Baldonado and Moya testified that she fought for her life and that had they known she was pregnant they would not have agreed to kill her. Their description of her attempt to hold onto life was wrenching-made more so by the testimony of a pathologist during the trial that he could not rule out Olga’s being alive when she was buried in a shallow Ventura County grave.
Because the back seat was blood soaked, Moya and Baldonado ripped all of the upholstery off the springs and doors before returning the rented car.
At this point the case takes on an even more bizarre turn. Because she did not have the money to pay Moya and Baldonado and feared that they might kill her, Ma Duncan went to the Santa Barbara Police Department. After Moya and Baldonado were picked up for questioning about extortion, Ma Duncan, at the police station, said that she thought it was just a misunderstanding and that she didn’t wish to press charges.
Police investigation into Olga’s disappearance turned up information about the blood-soaked car which had been rented the night Olga was abducted.

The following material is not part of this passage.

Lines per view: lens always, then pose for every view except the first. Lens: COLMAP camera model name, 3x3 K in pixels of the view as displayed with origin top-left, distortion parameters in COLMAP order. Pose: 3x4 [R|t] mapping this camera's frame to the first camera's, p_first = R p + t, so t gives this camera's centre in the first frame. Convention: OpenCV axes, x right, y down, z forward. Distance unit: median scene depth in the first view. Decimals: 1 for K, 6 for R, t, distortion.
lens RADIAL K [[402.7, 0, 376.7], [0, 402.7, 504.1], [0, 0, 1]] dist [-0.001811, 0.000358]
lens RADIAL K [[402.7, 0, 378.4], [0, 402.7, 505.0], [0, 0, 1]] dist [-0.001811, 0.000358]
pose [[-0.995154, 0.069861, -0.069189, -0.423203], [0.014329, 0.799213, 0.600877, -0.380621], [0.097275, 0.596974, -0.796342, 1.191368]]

Moya and Baldonado were arrested for murder. After confessing to a Ventura County Sheriff’s detective, they led authorities to Olga’s grave.

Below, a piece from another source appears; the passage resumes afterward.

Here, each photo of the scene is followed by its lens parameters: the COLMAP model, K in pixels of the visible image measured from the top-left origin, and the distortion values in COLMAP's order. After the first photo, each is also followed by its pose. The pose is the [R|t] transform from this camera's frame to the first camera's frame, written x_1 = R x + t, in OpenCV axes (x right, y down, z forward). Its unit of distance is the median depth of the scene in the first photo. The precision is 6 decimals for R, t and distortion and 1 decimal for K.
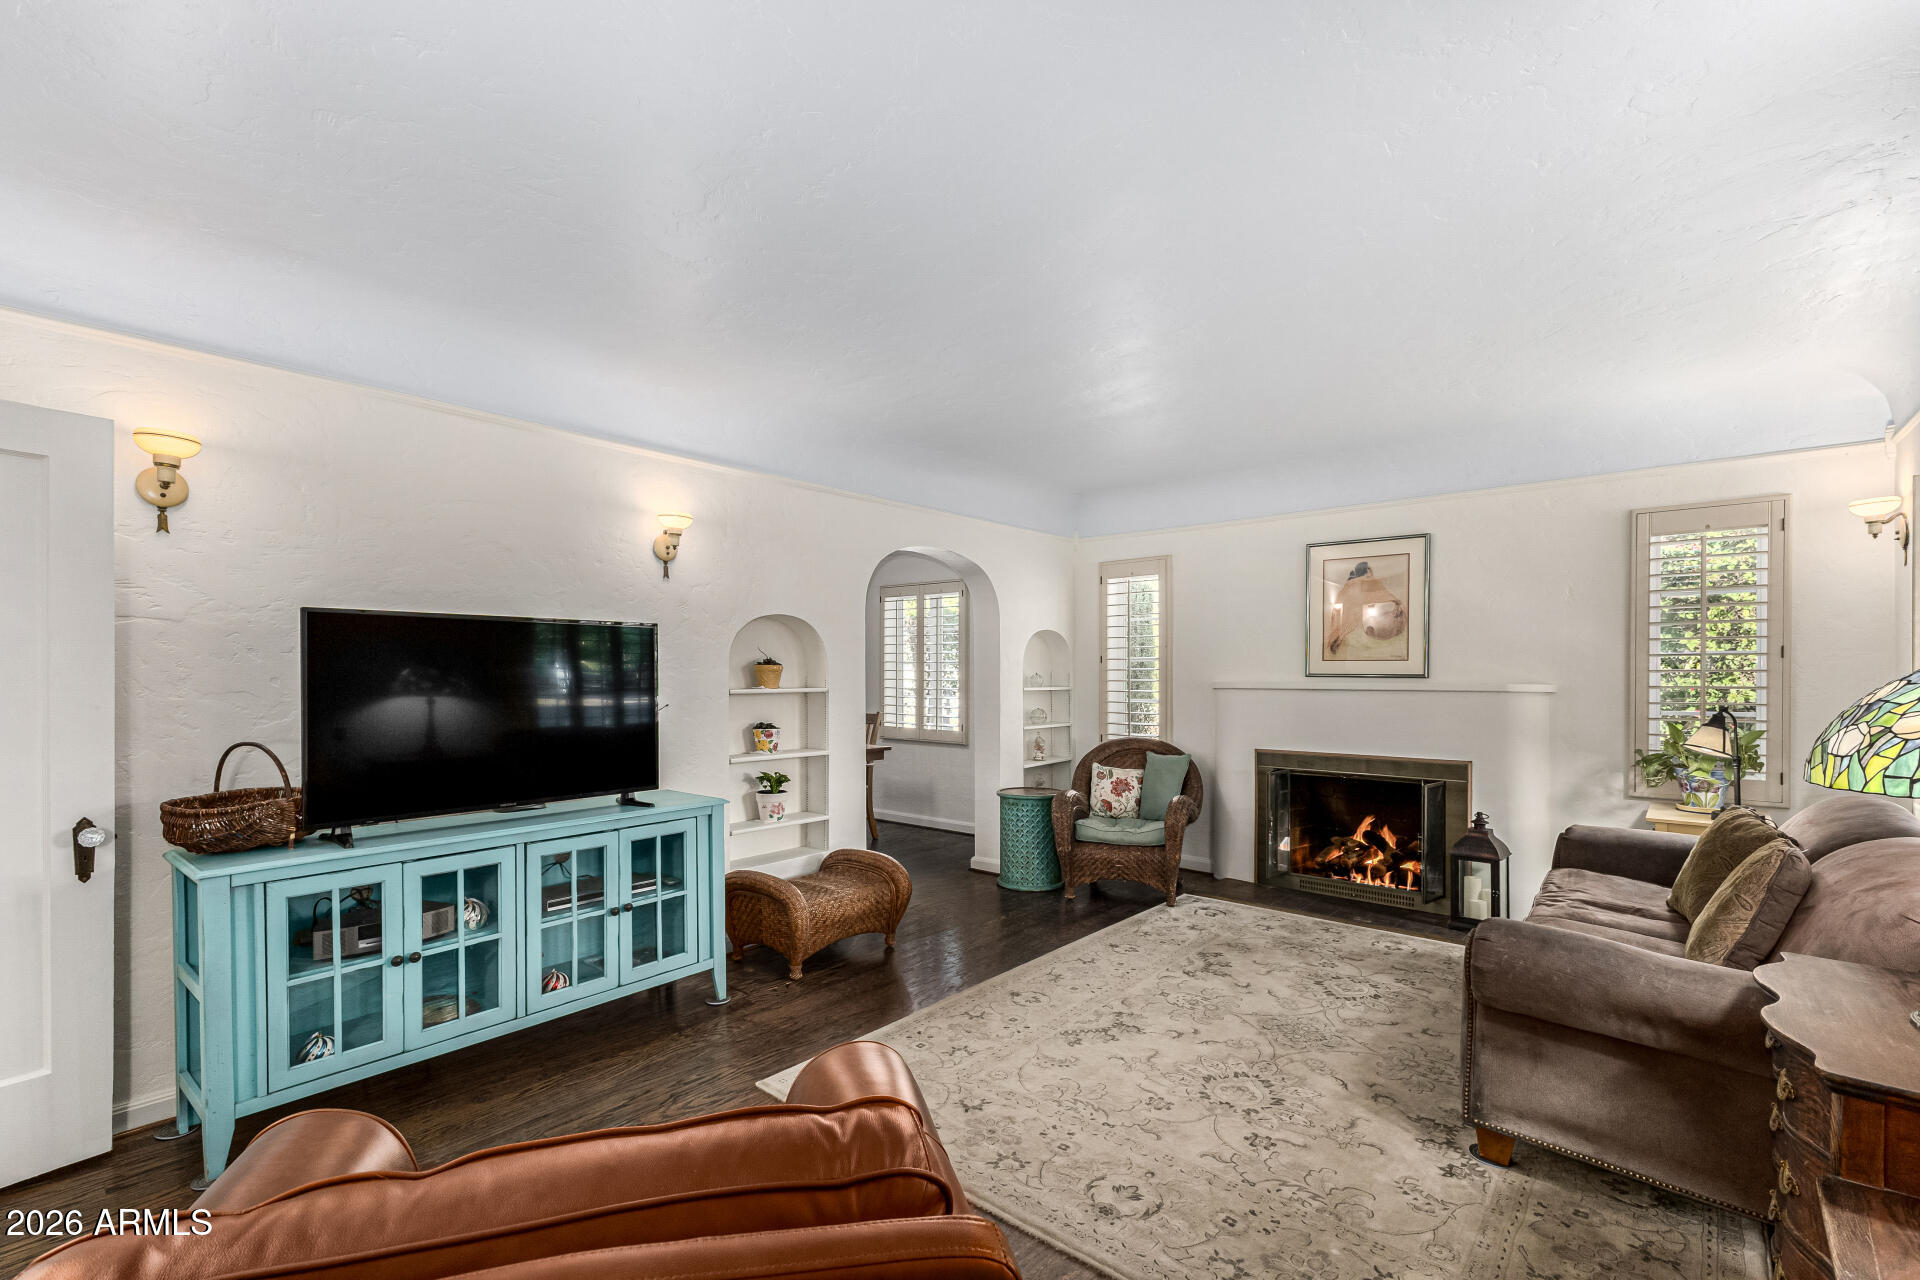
lens RADIAL K [[848.3, 0, 966.4], [0, 848.3, 681.5], [0, 0, 1]] dist [0.001306, 0.000034]
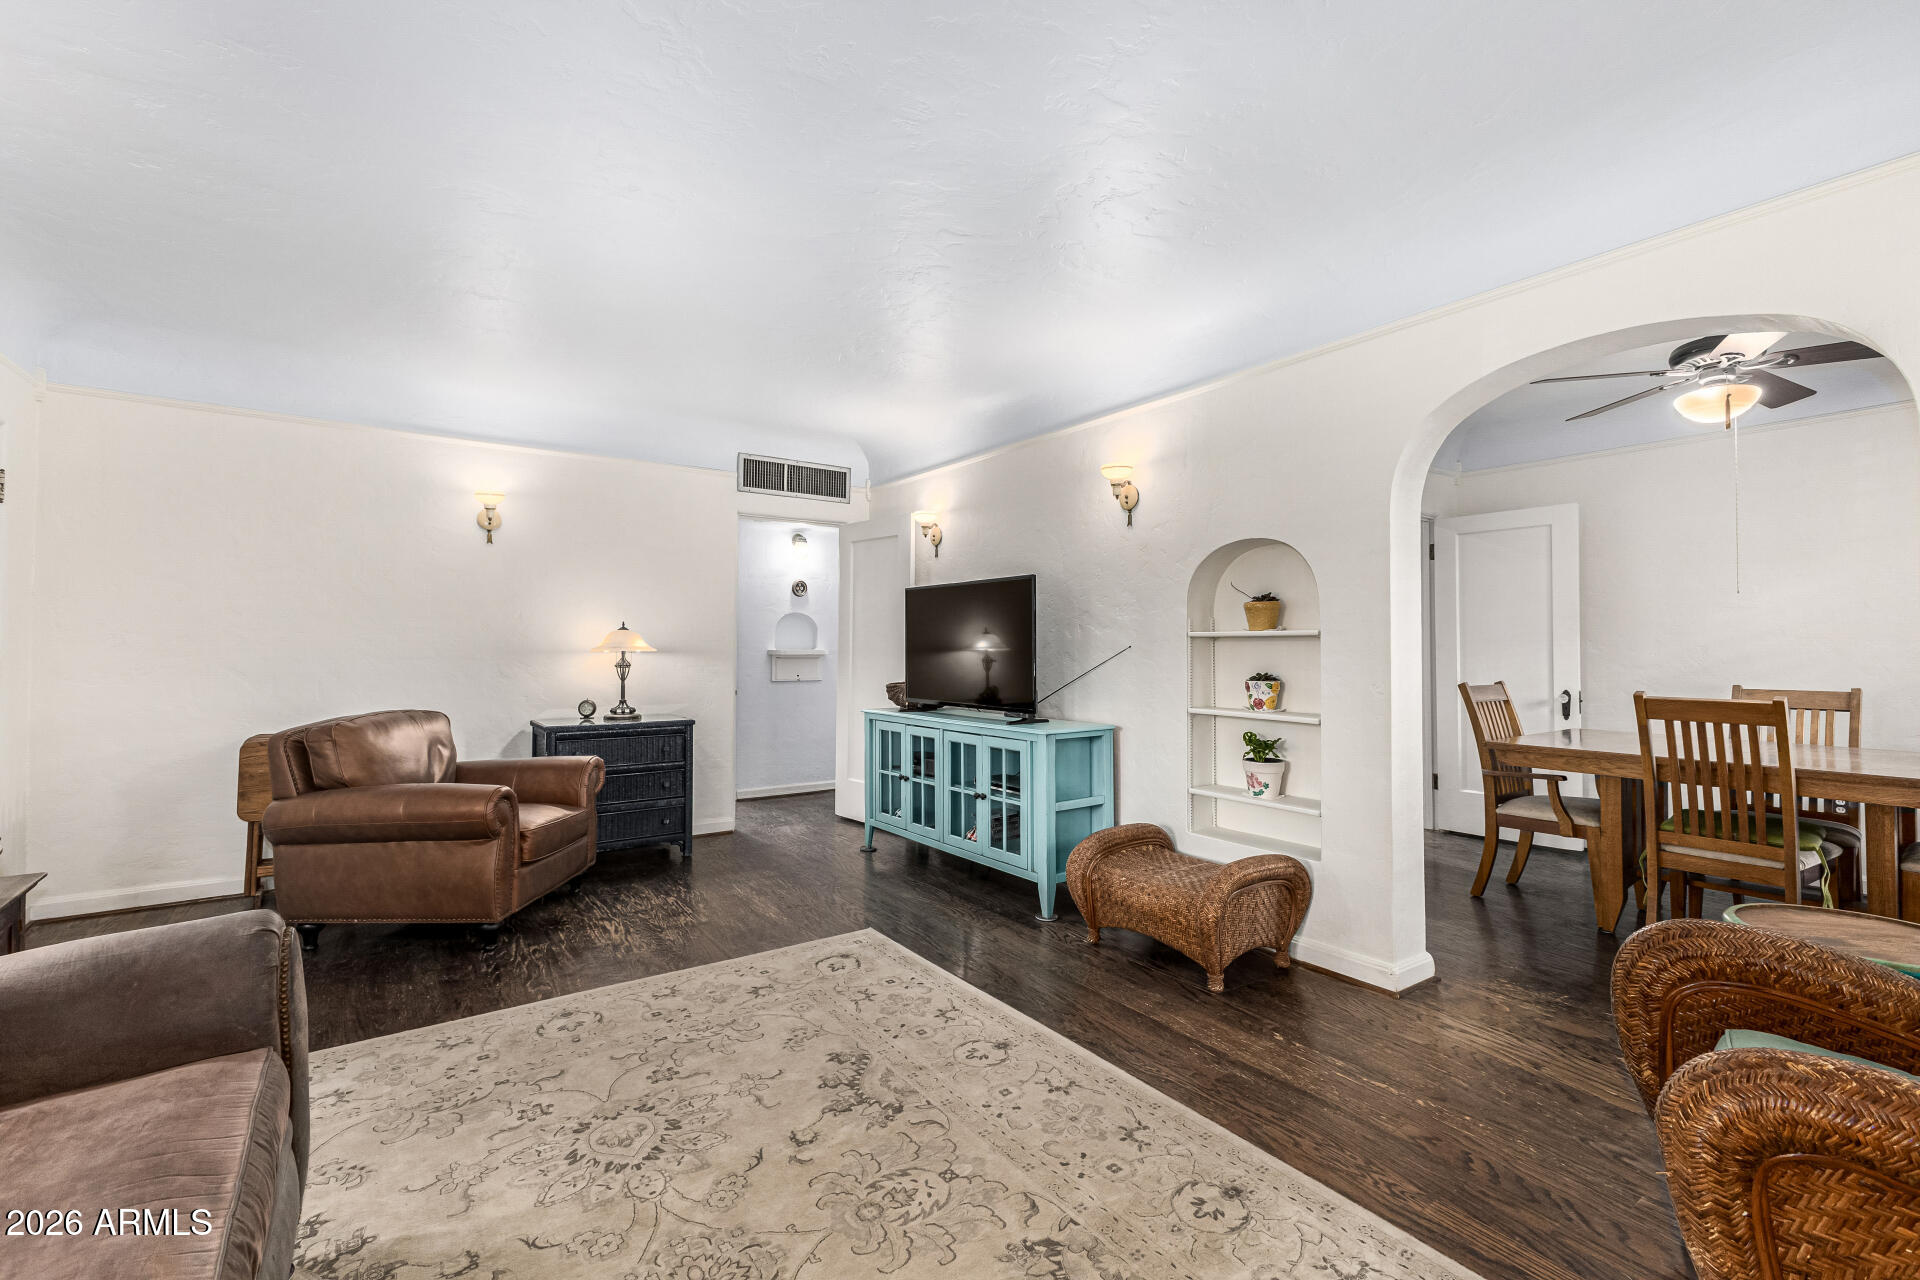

“We’ll show these hicks how to put on a trial,” renown defense attorney S. Ward Sullivan was overheard to tell his entourage when they dined at the Pierpont Inn on the eve of the trial.
Sullivan, dapper and successful, had reason to be optimistic. He told the media that he had defended 77 people charged with murder. “Not one of them has gone to the gas chamber.” It was a boast he would not be able to repeat without deviating from the truth.
Roy Gustafson, the brilliant District Attorney who later ascended to the appellate court, surprised Sullivan with his encyclopedic knowledge of law and his talent as a trial attorney. Gustafson’s mastery became more evident to Sullivan during the District Attorney’s scathing cross-examination of the defendant. Ma Duncan became so angry at the D.A, that, at one point, she rose from the witness chair in a threatening gesture.
Before the trial was over, Sullivan told several people that he had underestimated Gustafson. “I’m up against a formidable lawyer,” he said.
In 1959, capital cases were tripartite: guilt phase, insanity, penalty. During the guilt phase, the District Attorney called a number of witnesses who testified that Ma Duncan had asked them to kill Olga.
Defense attempts to paint Olga as a less than honorable woman failed. Testimony of those who knew her painted a picture the defense could not counter-that of an attractive, demure, Mother-Teresa-like person who had gone into nursing to help others and whose life, before she met Frank Duncan, had been almost saintly.
Ma Duncan served as counterpoint to Olga’s altruism. To dramatize this contrast, the District Attorney presented evidence of Ma Duncan’s self-centeredness and lack of truthfulness. One example might serve to show her eccentricity, her audacity, her failure to tell the truth. When she had 18 dollars in her checking account, she wrote a fifty thousand dollar check as down payment on a half million dollar apartment house in San Francisco. Mrs. Duncan had what many women only dream of-a flexible birth date, ranging from 1900 to 1913. She took 13 years off her age when she married one of her son’s law school classmates.
In one respect the Duncan case ended when Ma Duncan and the men she hired were executed. In another sense, the case-at least in altered and ended lives-will never end.
Years after Ma Duncan’s execution, one of the trial jurors began to attend the same church as the author, a retired District Attorney Investigator. Of Ma Duncan, she said: “Mrs. Duncan was evil incarnate. There isn’t a day I haven’t thought of her and the two lives she took-one of them her own grandchild.”